IBM J. Res. Dev

Trends and advances in speech recognition

View publication


One of the earliest successful applications of machine-learning techniques to pattern recognition was the application of information-theoretic principles to speech recognition. Previous approaches relied heavily on expert input through the painstaking analysis of data to relate speech signals to the word sequences that produced them. Such methodologies were completely displaced by casting the speech recognition problem in a probabilistic framework by modeling the joint probability distribution of speech signals and word sequences. At the beginning of the 21st century, the amount of data and computation to train and build models has increased exponentially, and the emergence of new machine-learning algorithms and methodologies has opened new vistas in approaching complex pattern recognition problems. This is enabled by a new set of machine-learning techniques referred to as graphical models, with computationally tractable training algorithms.
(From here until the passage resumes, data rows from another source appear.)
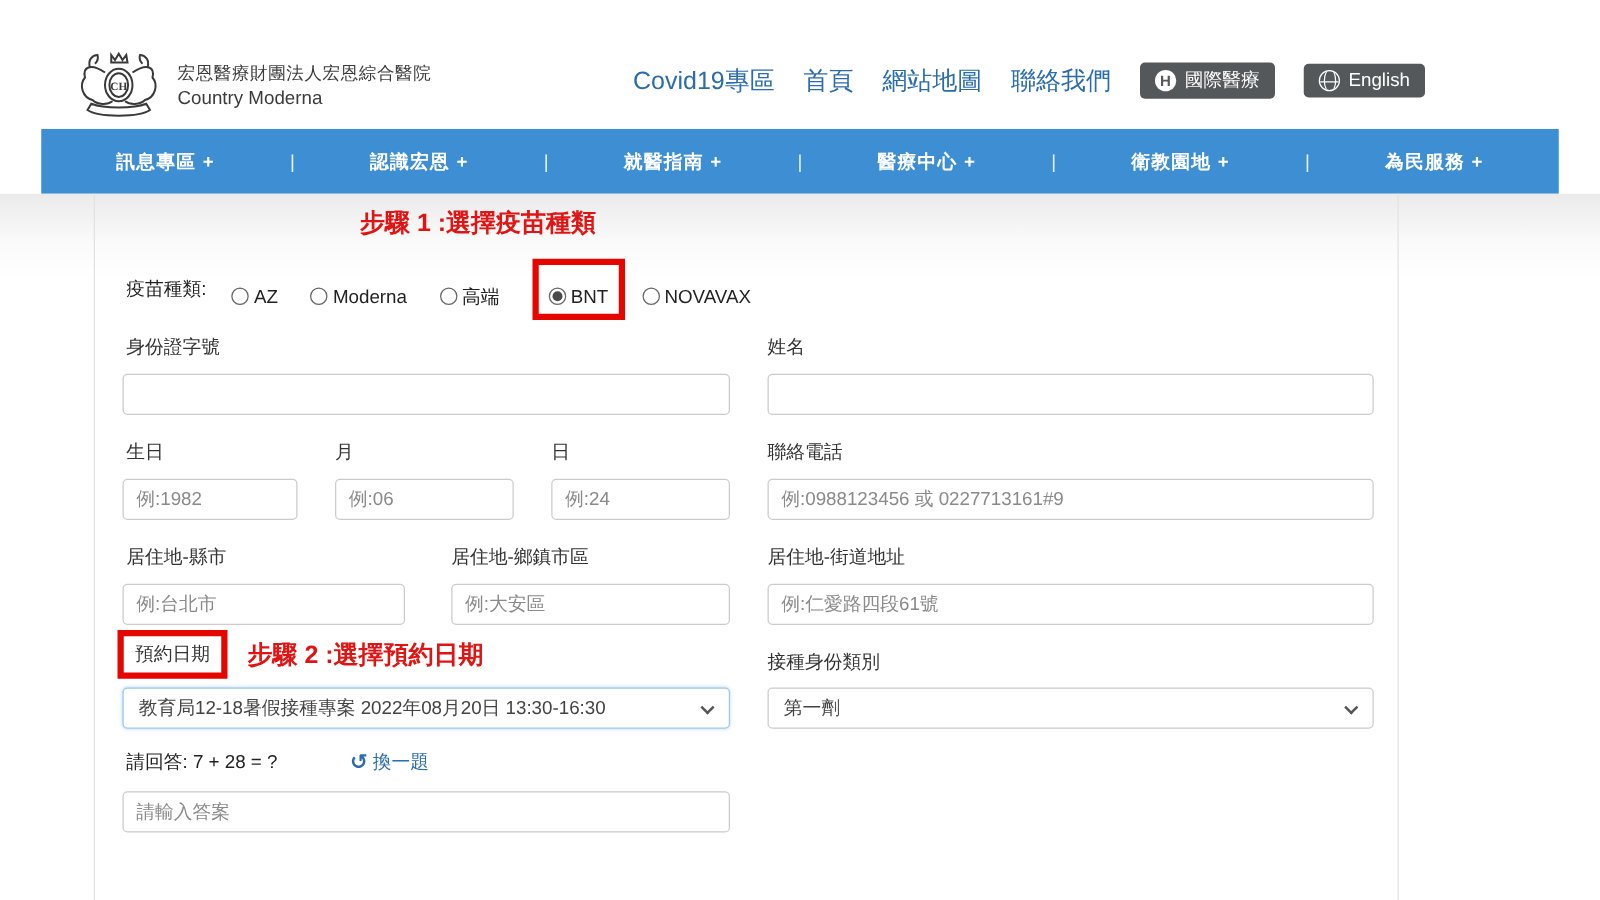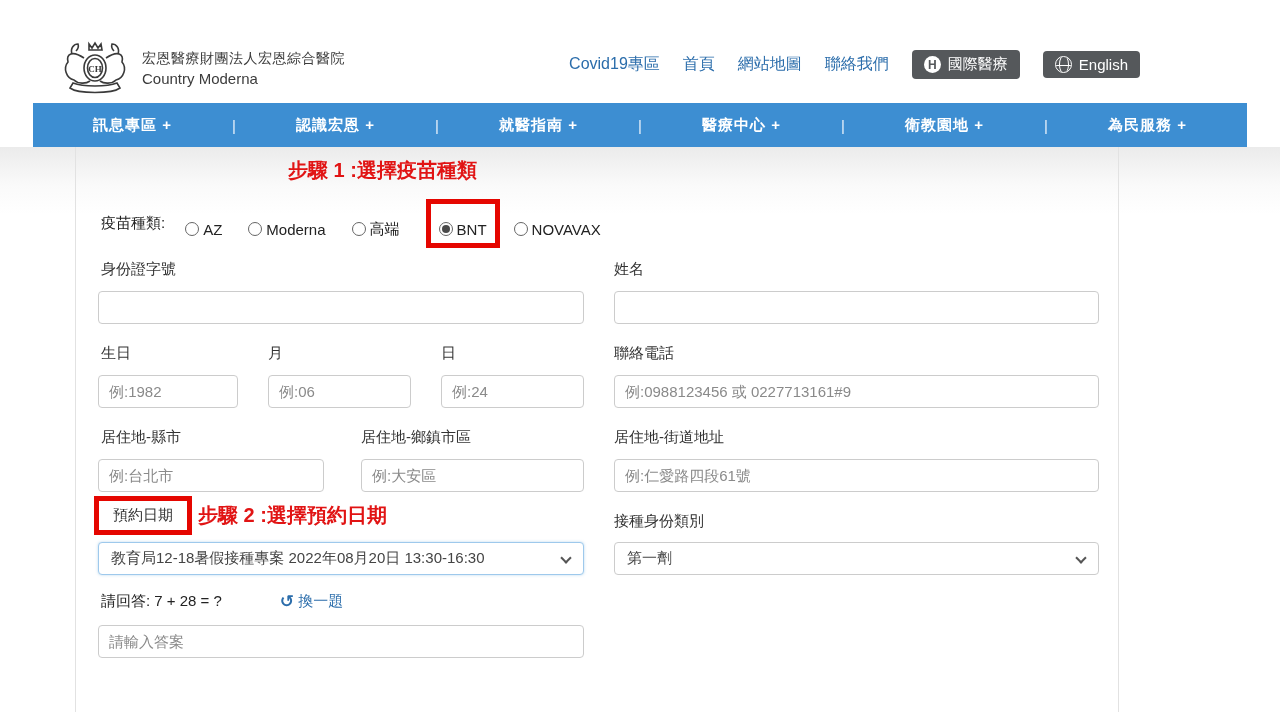--- a/index.html
+++ b/index.html
@@ -14,7 +14,7 @@
   .logo-zh { font-size:14px; letter-spacing:.5px; }
   .logo-en { font-size:15px; margin-top:2px; }
   .top-links { position:absolute; right:140px; top:50px; display:flex; align-items:center; gap:23px; }
-  .top-links a.lnk { color:#2b6dab; font-size:16px; text-decoration:none; cursor:pointer; white-space:nowrap; }
+  .top-links a.lnk { color:#2b6dab; font-size:20px; text-decoration:none; cursor:pointer; white-space:nowrap; }
   .btn-dark { display:inline-flex; align-items:center; gap:7px; background:#55585b; color:#fff;
     font-size:15px; border-radius:4px; padding:5px 12px; cursor:pointer; white-space:nowrap; }
   .circ-h { display:inline-flex; align-items:center; justify-content:center; width:17px; height:17px;

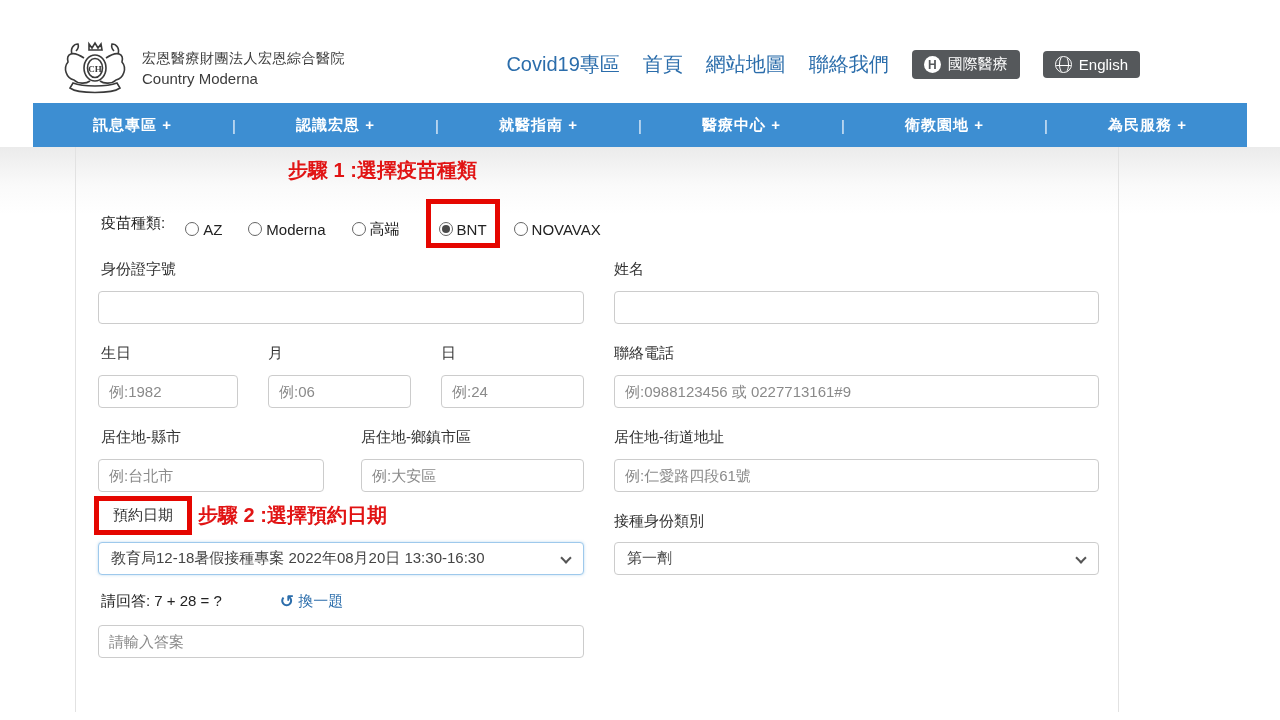--- a/index.html
+++ b/index.html
@@ -26,7 +26,7 @@
     border:1.5px solid #fff; border-radius:50%; }
 
   
-  .navbar { margin:0 33px; height:44px; background:#3d8ed2; display:flex; align-items:center; }
+  .navbar { margin:0 33px; height:52px; background:#3d8ed2; display:flex; align-items:center; }
   .nav-item { flex:1; text-align:center; color:#fff; font-size:15px; font-weight:bold;
     letter-spacing:1px; cursor:pointer; white-space:nowrap; }
   .nav-sep { color:#eaf3fb; font-size:15px; }

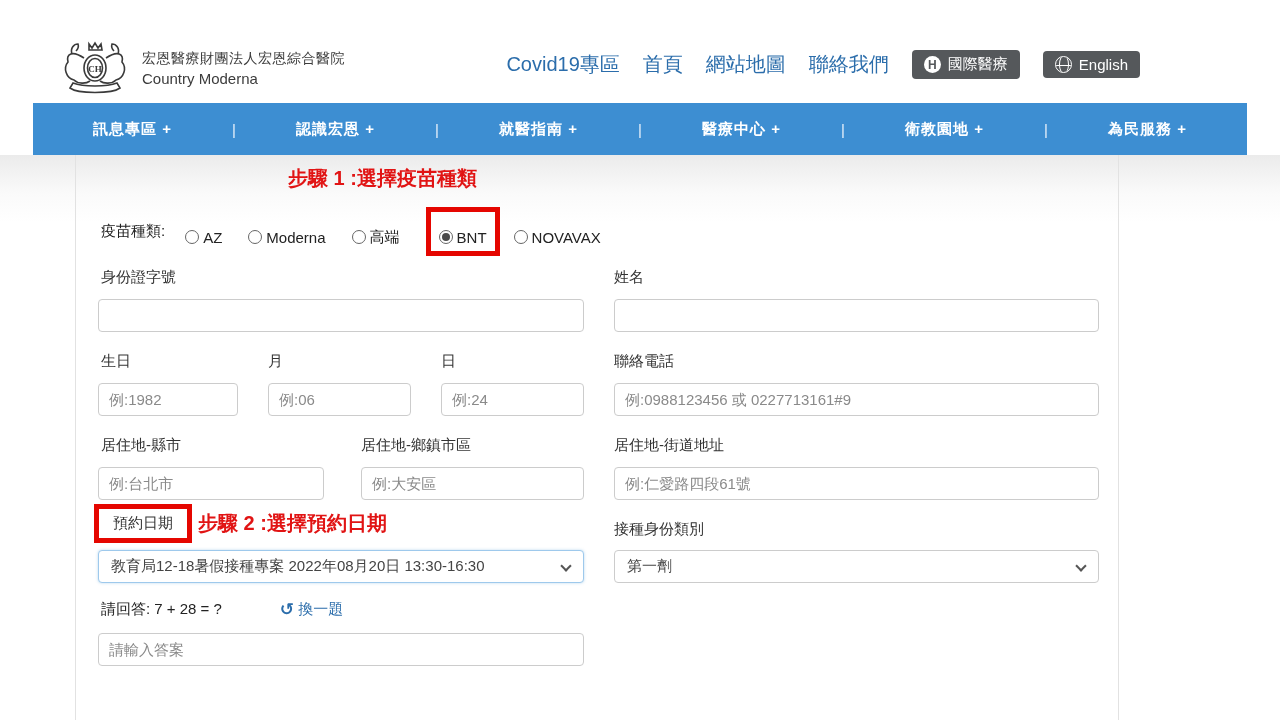--- a/index.html
+++ b/index.html
@@ -56,7 +56,7 @@
   .radio.checked::after { content:""; display:block; width:8px; height:8px; border-radius:50%; background:#4a4a4a; }
   .redbox-bnt { border:5px solid #e50600; padding:5px 8px; margin-right:14px; display:flex; align-items:center; }
   .redbox-bnt .vac-opt { margin-right:0; }
-  .redbox-date { position:absolute; left:18px; top:349px; border:5px solid #e50600; padding:5px 14px;
+  .redbox-date { position:absolute; left:18px; top:349px; border:5px solid #e50600; padding:5px 9px;
     background:#fff; }
   .redbox-date .lbl { position:static; }
 

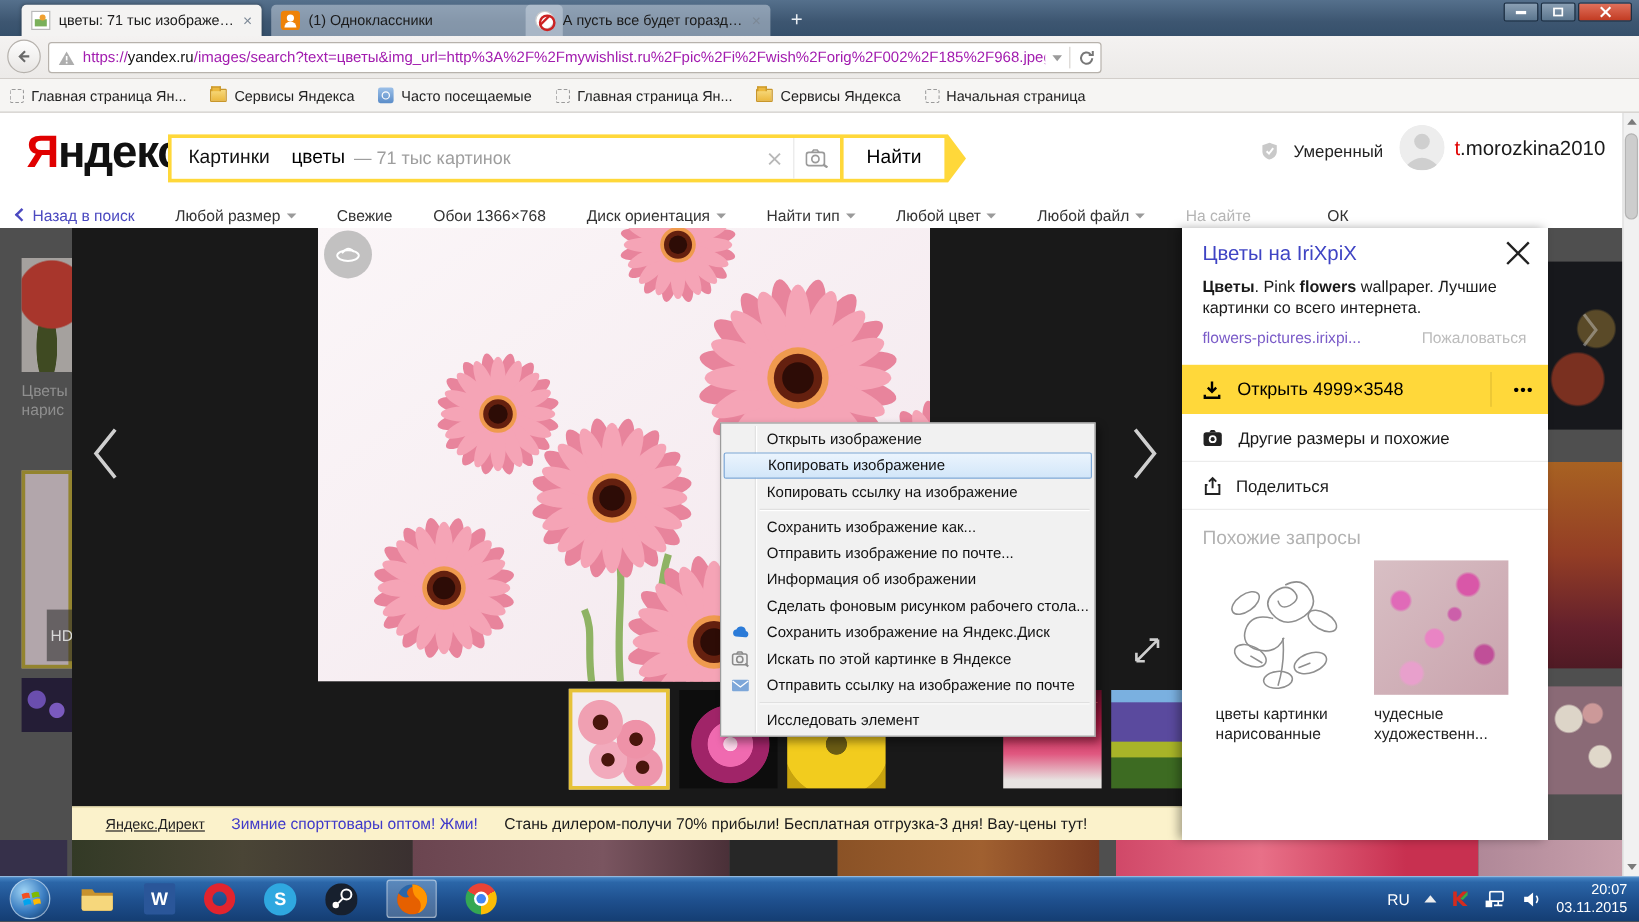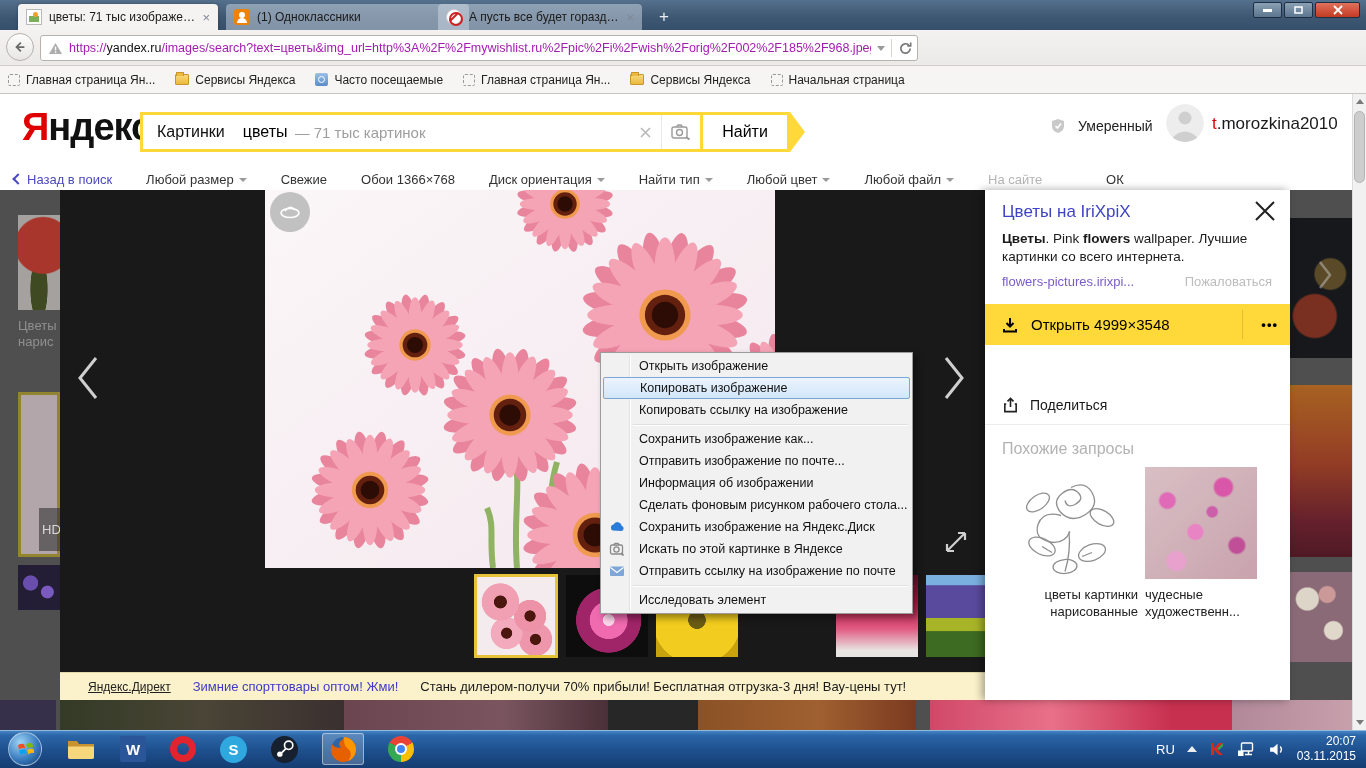--- a/index.html
+++ b/index.html
@@ -551,6 +551,15 @@
       <span class="p-open-sep"></span>
       <span class="p-dots">•••</span>
     </div>
+    <div class="p-row p-row1">
+      <svg width="19" height="16" viewBox="0 0 20 16">
+          <rect x="1" y="3" width="16" height="12" rx="2.5" fill="#222"></rect>
+          <circle cx="9" cy="9" r="3.4" fill="#fff"></circle>
+          <circle cx="9" cy="9" r="1.8" fill="#222"></circle>
+          <path d="M6 3 L7.5 1 h3 L12 3" fill="#222"></path>
+        </svg>
+      <span>Другие размеры и похожие</span>
+    </div>
     <div class="p-row p-row2">
       <svg width="17" height="18" viewBox="0 0 18 18" fill="none" stroke="#222" stroke-width="1.7">
           <path d="M9 11 V2.5 M5.8 5.2 L9 2 l3.2 3.2"></path>

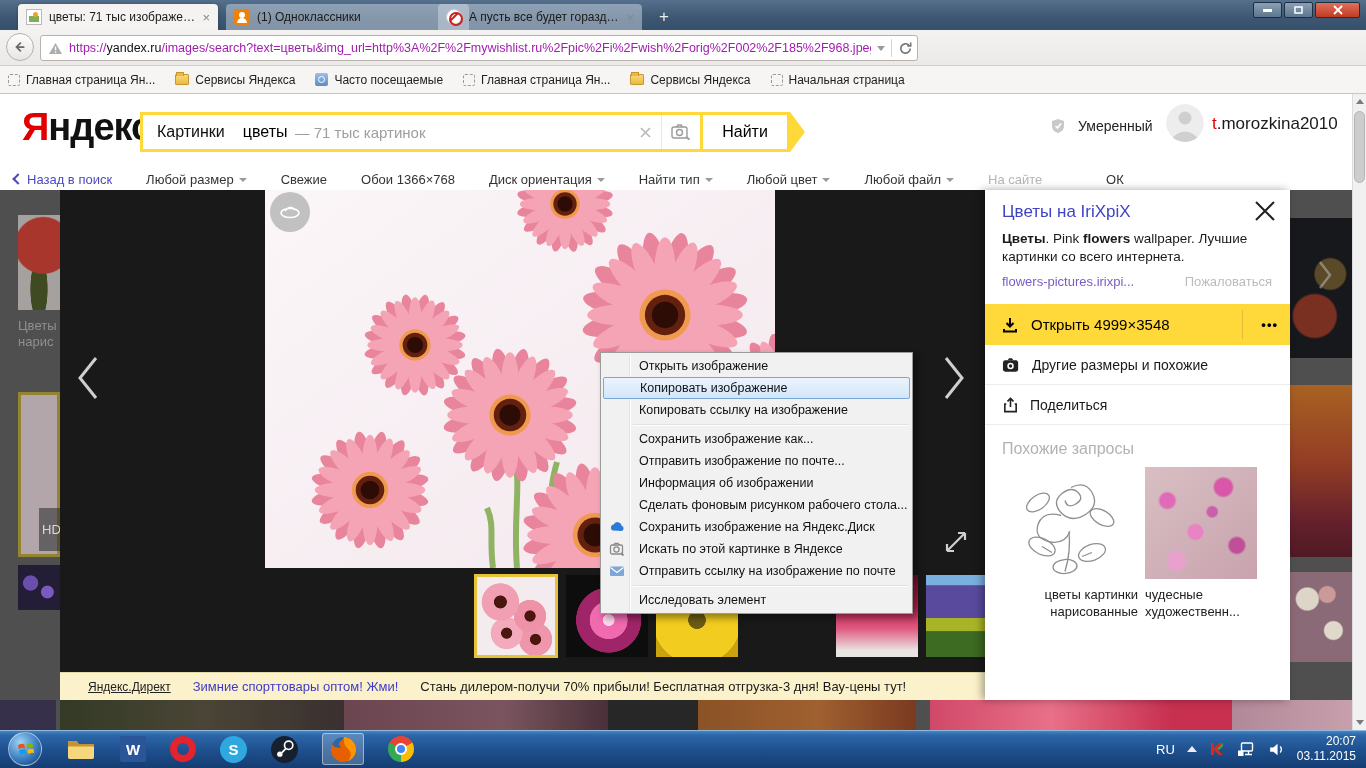--- a/index.html
+++ b/index.html
@@ -185,7 +185,7 @@
       radial-gradient(circle at 60% 40%, #cc5faa 0 5%, transparent 7%),
       linear-gradient(135deg,#d8bfc4,#c9a3ad); }
   .p-cap { position:absolute; top:396px; width:125px; font-size:13px; color:#222; line-height:17px; }
-  .p-cap1 { left:28px;text-align:right; } .p-cap2 { left:160px; }
+  .p-cap1 { left:28px; } .p-cap2 { left:160px; }
 
   
   .cmenu { position:absolute; left:600px; top:352px; width:313px; background:#f1f1f1;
Closely related are neural-network modeling techniques, and there has been a resurgence of interest in the application of neural-network concepts, such as deep networks to speech recognition. The explosion of data has caused the development of new ways to capture the key features in massive amounts of data using efficient methods deploying exemplar-based sparse representations. Lastly, all of these different approaches can be tied together in a principled fashion using another variation of graphical models: an exponential model framework. This paper describes the current state of the art in speech recognition systems and highlights the developments that are expected to produce major breakthroughs in our ability to automatically recognize speech using computers. © 2011 IBM.